96 Prozent der befragten Autofahrer geben an, Radfahrer mit ausreichendem Abstand zu überholen. 93 Prozent derselben Gruppe kritisieren aber andere Autofahrer für zu enge Überholmanöver. Radfahrer zeigen ein ähnliches Selbstbild-Paradox: Man hält sich selbst für vorbildlich, sieht die anderen aber als Problem. Das ist kein Zufall — das ist ein strukturelles Problem der Selbstwahrnehmung im Straßenverkehr. Es betrifft alle — und wer glaubt, ausgenommen zu sein, ist meist das beste Beispiel dafür.

Der Radfahrer auf dem Colnago

Zurück nach West Sussex. Der Radfahrer auf der schmalen, langen Straße hat nichts Illegales getan. Die StVO gibt jedem Radfahrer das Recht, die Fahrbahn zu nutzen. Kein Gesetz verpflichtet ihn, an einer Ausfahrt Platz zu machen oder kurz einzuhalten, damit der Verkehr fließen kann. Und doch haben 30 Fahrer und ihre Mitfahrenden 25 Minuten auf einer fünf Meilen langen Strecke verbracht — mit dem Bild vor Augen: ein Radfahrer, der die Möglichkeit hatte, auszuweichen, und es nicht tat.

„Technisch gesehen hat er nichts falsch gemacht“, schreibt Hill. „Aber sozial gesehen ist das das Äquivalent dazu, jemandem die Tür vor der Nase zufallen zu lassen.“ Das ist keine Anklage gegen Radfahren. Es ist ein Plädoyer für Reflexion.

„Manche Menschen sind Idioten, ob hinter einem Steuer oder hinter einem Lenker. Diese Tatsache sollte man aussprechen dürfen — auch als Radfahrer, der Radfahren liebt.“

Warum das wichtig ist

Die Autofahrer, die hinter jenem Radfahrer auf dem Colnago saßen, haben eine Erfahrung mitgenommen. Sie wird das nächste Gespräch über Radwege färben, die nächste Kommunalwahl, den nächsten Zeitungsbericht. Nicht weil „die Radfahrer“ alle gleich sind — das sind sie nicht — sondern weil kognitive Verzerrung so funktioniert: Ein prägnantes Erlebnis setzt sich fest und überschreibt statistische Realität.

Wer für Radsport und Radinfrastruktur kämpft, würde gut daran tun, auch die eigene Community kritisch zu betrachten. Das ist kein Verrat an der Sache — das ist Realpolitik.
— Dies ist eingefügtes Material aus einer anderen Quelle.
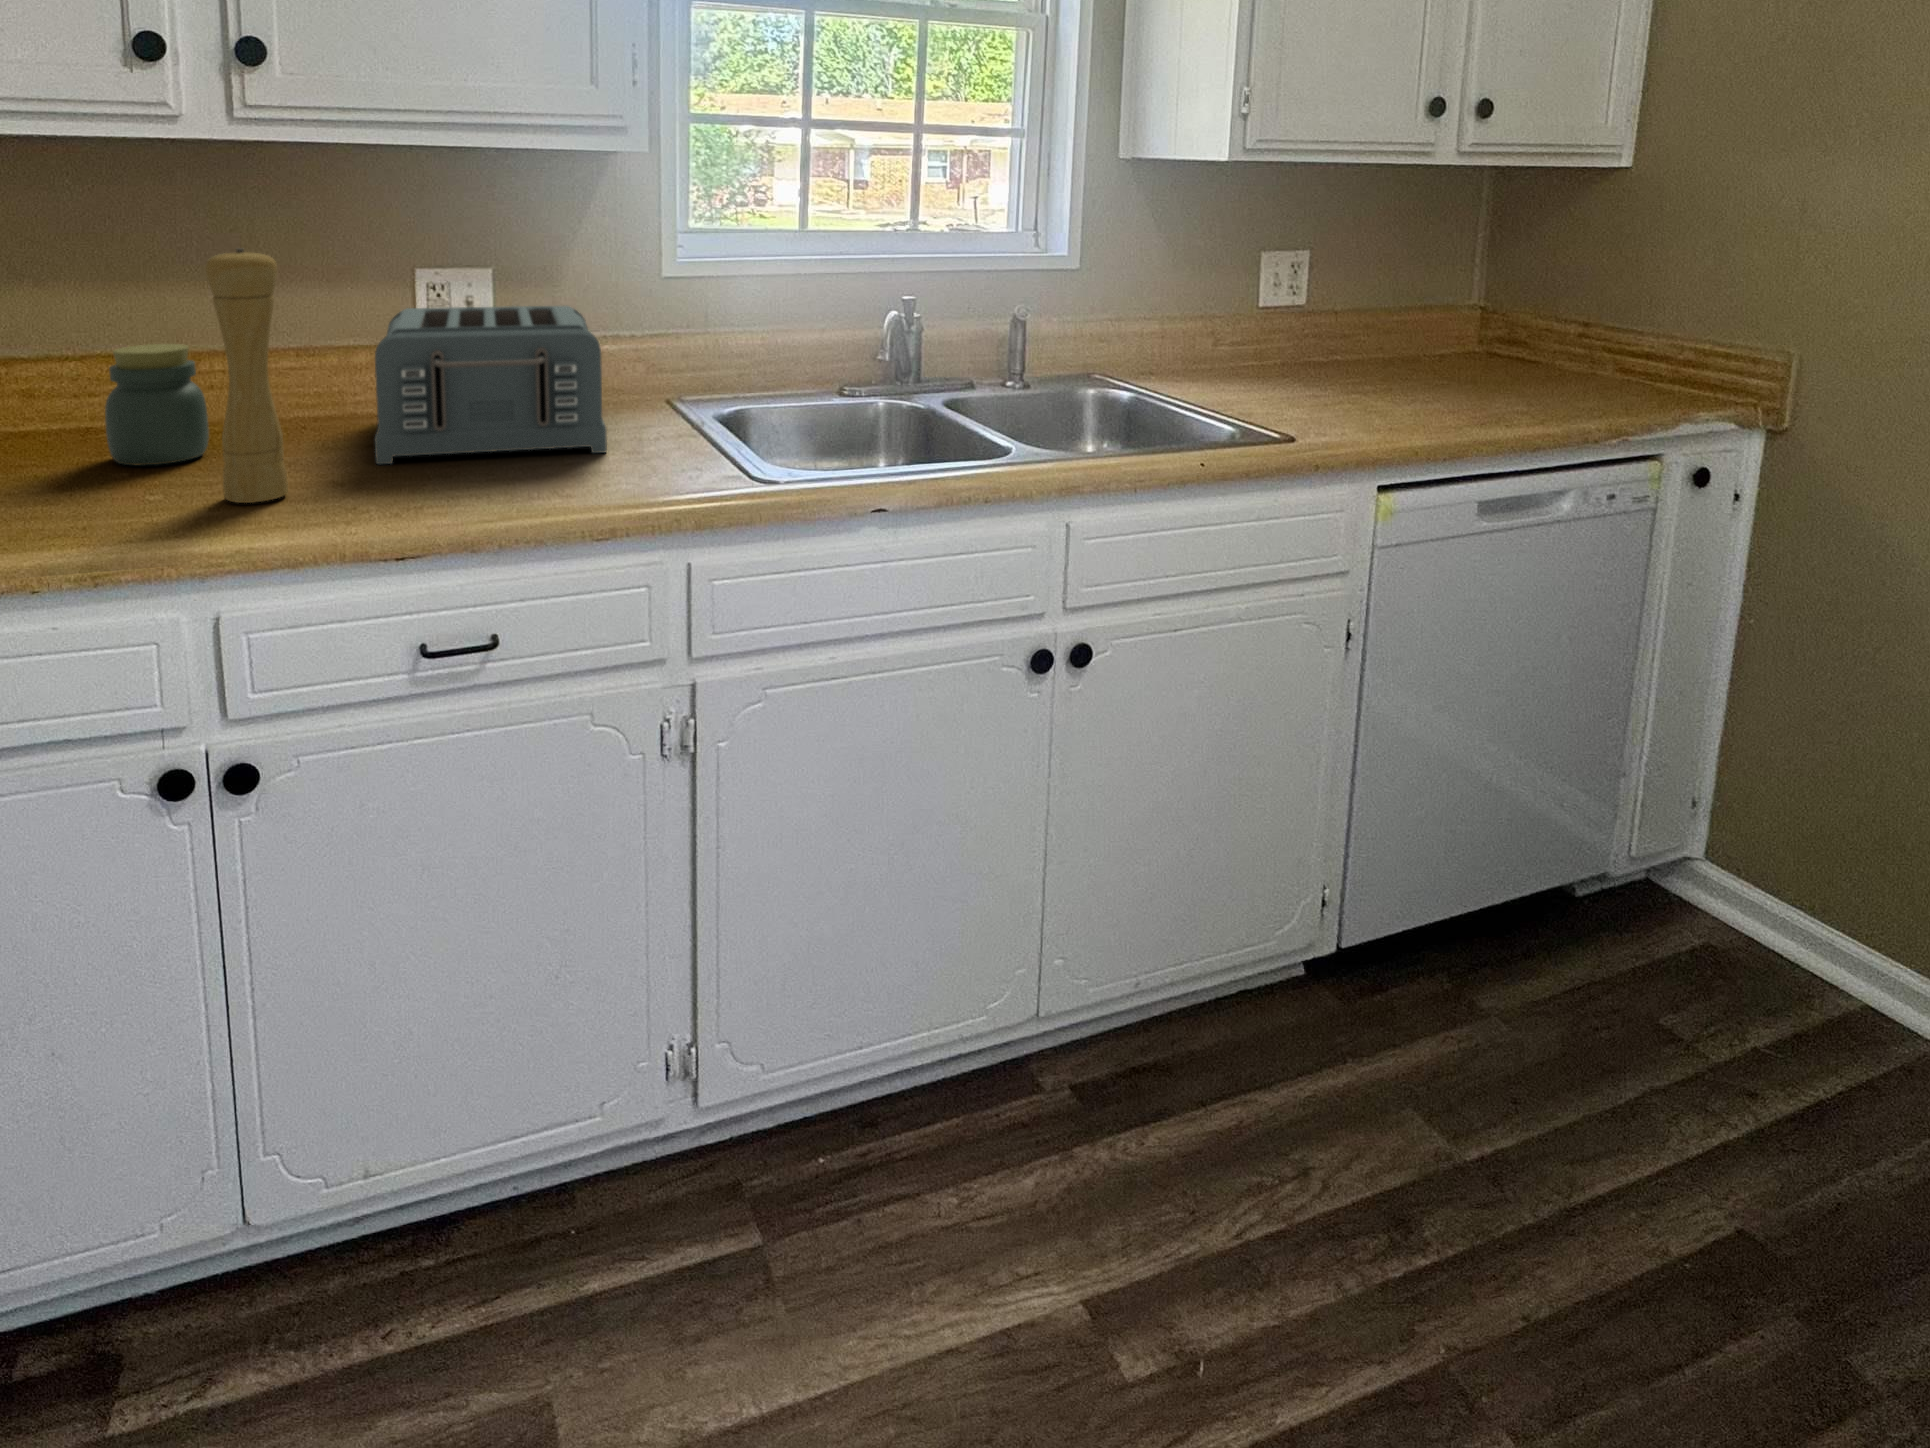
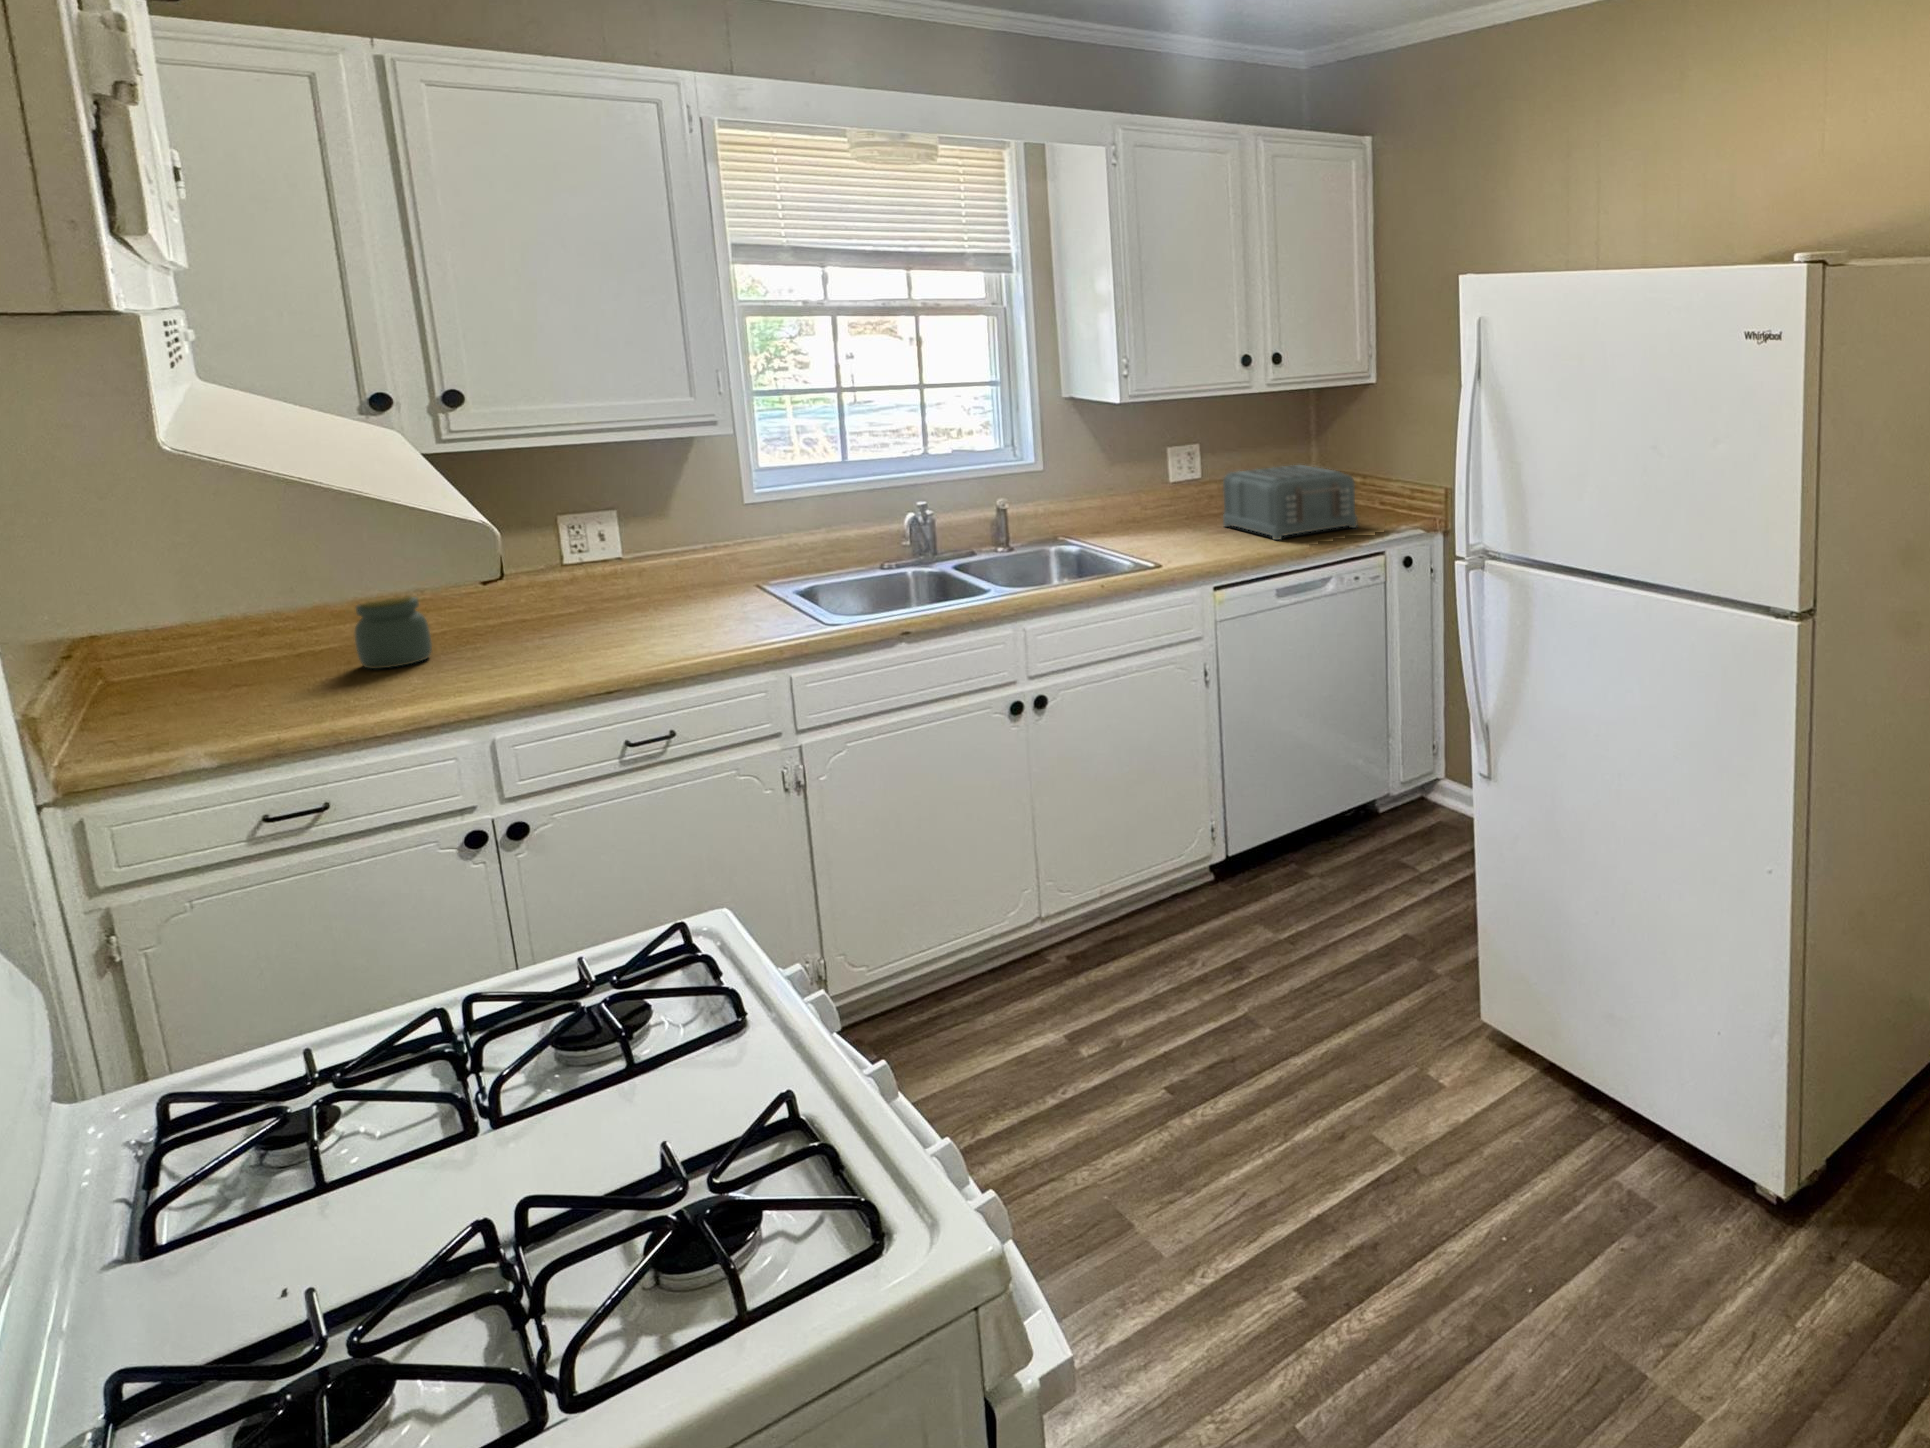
pepper mill: present [206,248,288,503] -> none [453,525,518,677]
toaster: present [375,306,607,464] -> present [1223,465,1357,540]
Mehr Radwege, mehr Verkehrssicherheit, mehr Akzeptanz: Das erreicht man nicht, indem man jeden Konflikt als Autofahrer-Vergehen rahmt, wenn es das nicht war.

Rücksicht als Grundgesetz des Straßenverkehrs

Paragraph § 1 der StVO ist in seiner Formulierung bemerkenswert klar: „Die Teilnahme am Straßenverkehr erfordert ständige Vorsicht und gegenseitige Rücksicht.“ Nicht Autofahrer-Rücksicht. Nicht Radfahrer-Rücksicht. Gegenseitige Rücksicht. Für alle, die ein Fahrzeug bewegen.

Die meisten Radfahrer, die diesen Text lesen, fahren bereits so. Sie sind aufmerksam, höflich, und wissen genau, wie es sich anfühlt, auf der falschen Seite eines Überholmanövers zu sein. Für sie ist dieser Artikel keine Neuigkeit. Aber der eine, der nicht so fährt und es könnte? Der sollte es hören dürfen — auch aus den Reihen der eigenen Gemeinschaft. Ohne Entschuldigung, ohne Einschränkung.